Estelle Faye fait aussi profiter son lecteur de ses excellentes (et judicieuses) connaissances en matière de Jazz (Ah ! Ce moment où l'on évoque la douloureuse, la fascinante, l'inimitable Billye Holliday. Comment ne pas y être sensible ?). Et si l'écriture n'est pas ce moment de perfection stylistique que d'aucuns semblent décrire ici et là, il faut cependant reconnaître à l'autrice un charmant brin de plume, un grand sens du mot et du rythme de la phrase, une plume claire, vivante, souvent lumineuse (même dans les lieux les plus sombres de son histoire), toujours efficace - bien que l'on relève une petite chute de tension, de niveau parfois, dans une large seconde moitié du livre. Comme si l'autrice s'était momentanément lassée de son sujet, avant que d'en retrouver le souffle.

Avec tout ceci, et bien d'autres références (voir l'excellente analyse d'Alfaric donc les lumières en matière de cinéma et de culture manga sont des plus judicieuses) nous aurions dû être emporté au septième ciel des lettres, de l'art et de l'imagination. Pourquoi cela ne prend-il pas à hauteur de ce que cela devrait ?

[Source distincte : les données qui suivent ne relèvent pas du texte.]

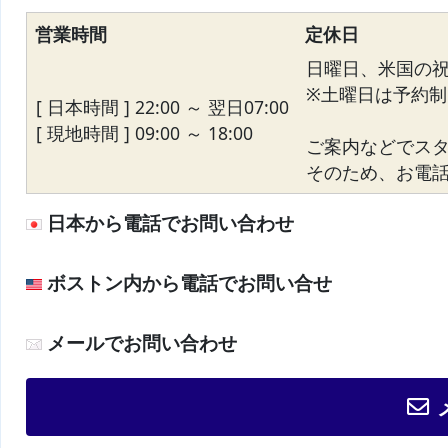
営業時間
定休日
日曜日、米国の
※土曜日は予約制
[ 日本時間 ] 22:00 ～ 翌日07:00
[ 現地時間 ] 09:00 ～ 18:00
ご案内などでス
そのため、お電話が
日本から電話でお問い合わせ
ボストン内から電話でお問い合せ
メールでお問い合わせ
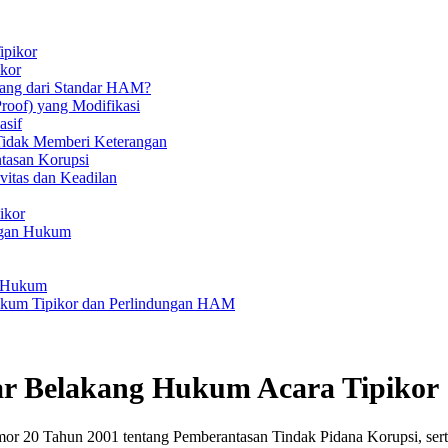
ipikor
ikor
pang dari Standar HAM?
roof) yang Modifikasi
asif
idak Memberi Keterangan
tasan Korupsi
vitas dan Keadilan
ikor
ngan Hukum
k Hukum
ukum Tipikor dan Perlindungan HAM
r Belakang Hukum Acara Tipikor
20 Tahun 2001 tentang Pemberantasan Tindak Pidana Korupsi, serta 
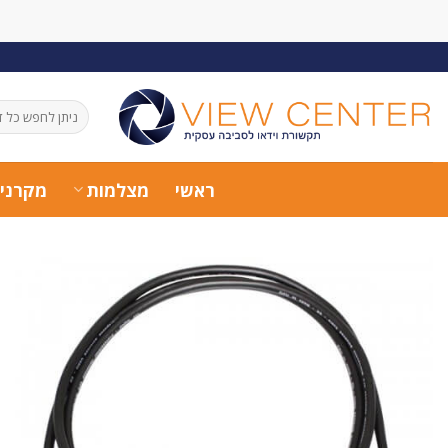
Ski
t
conten
חיפוש
עבור:
ראשי
מצלמות
מקרני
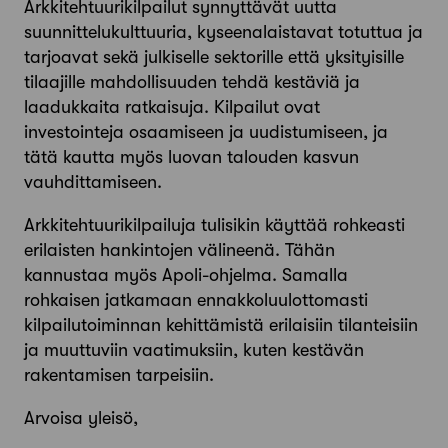
Arkkitehtuurikilpailut synnyttävät uutta
suunnittelukulttuuria, kyseenalaistavat totuttua ja
tarjoavat sekä julkiselle sektorille että yksityisille
tilaajille mahdollisuuden tehdä kestäviä ja
laadukkaita ratkaisuja. Kilpailut ovat
investointeja osaamiseen ja uudistumiseen, ja
tätä kautta myös luovan talouden kasvun
vauhdittamiseen.
Arkkitehtuurikilpailuja tulisikin käyttää rohkeasti
erilaisten hankintojen välineenä. Tähän
kannustaa myös Apoli-ohjelma. Samalla
rohkaisen jatkamaan ennakkoluulottomasti
kilpailutoiminnan kehittämistä erilaisiin tilanteisiin
ja muuttuviin vaatimuksiin, kuten kestävän
rakentamisen tarpeisiin.
Arvoisa yleisö,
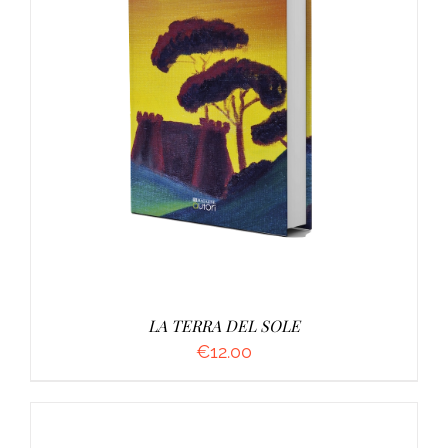
AGGIUNGI AL CARRELLO
/
DETTAGLI
LA TERRA DEL SOLE
€
12.00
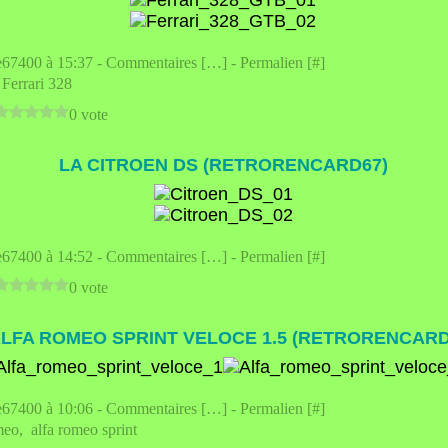
e67400 à 15:37 -
Commentaires [
…
]
- Permalien [
#
]
,
Ferrari 328
0 vote
LA CITROEN DS (RETRORENCARD67)
e67400 à 14:52 -
Commentaires [
…
]
- Permalien [
#
]
0 vote
 ALFA ROMEO SPRINT VELOCE 1.5 (RETRORENCARD
e67400 à 10:06 -
Commentaires [
…
]
- Permalien [
#
]
meo
,
alfa romeo sprint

Il y a cette intrigue, d'abord. Menée tambour battant sans nul doute, mais souvent cousue de fil blanc.
Il y a ce Chet, qui subit plus qu'il ne semble véritablement acteur de ce qu'il décrit. Presque toujours en retard d'un coup sur son présent. Presque toujours à dire oui tandis qu'il pensait non. Pour le déroulé de l'intrigue, c'est préférable. Pour la psychologie du bonhomme, c'est assez désastreux.
Il y a ces nombreux personnages - non qu'ils soient trop nombreux : on a toujours besoin de second, voire de troisième couteaux dans le fil une bonne intrigue - mais à l'exception de Chet, aucun auquel vraiment s'attacher, aucun pour lequel on parvient à ressentir de l'empathie pas plus qu'une véritable détestation ni rejet pour les "méchants". L'un après l'autre, ils sont tout juste esquissés, comme si, finalement, aucun d'entre eux n'avait de réelle importance tant ils demeurent quasi tous en creux. du coup, Chet lui-même s'en trouve affadi.
Il y a ce Paris que l'on parvient à reconnaître sous sa gangue de saleté, d'ordures, d'herbes GM, de destructions et de transformations désordonnées, qui aurait sans aucun doute pu être bien plus un personnage qu'il n'est là un intrigant, fascinant mais cependant simple décors. Il n'est bien entendu pas dans le propos d'Estelle Faye de faire de ce roman le portrait amoureux d'une ville, dans la lignée de James Joyce avec son Dublin ou de la forme d'une ville d'un Julien Gracq nous contant sa Nantes, mais il est dommage de ne pas avoir poussé un peu plus loin dans cette direction trop irrégulièrement esquissée.
Il y a les conditions qui ont crées ce monde désolé, cette Bordure, ce Paris ghettoïsé, ces innombrables bandes se référant à des savoirs plus ou moins oubliés, s'affrontant encore pour on ne sait quelle antique guerre. Rien qui permette de comprendre vraiment comment on en est arrivé-là. Comment tout ce petit monde parvient malgré tout à survivre. L'amateur de dystopie s'en trouve assurément frustré et même s'il faut bien convenir que ce n'est pas là l'objet principal de ce texte, il est regrettable de ne pas s'y être un peu mieux arrêté.
Il y a peut-être, aussi, cet excès référentiel. Comme si l'idée et les intentions d'Estelle Faye ne pouvaient être intéressantes et dignes par et pour elle-mêmes sans en appeler à toutes ses connaissances et à un nombre imposant de "grands anciens" reconnus. Un manque de confiance en ses capacités et son génie créateur...?
Il y a ce final, en deux temps, qui semble passablement bâclé aussi. Comme si la veine était alors sur le point de se tarir, que l'amusement à écrire ce qui n'est pas un mauvais texte, soyons honnête, mais plutôt un ouvrage où l'on sent que l'on est passé "à côté", comme si ce plaisir de raconter n'avait cessé de s'amenuiser au fil des pages, qu"'il avait fallu, à toute force, achever l'ensemble.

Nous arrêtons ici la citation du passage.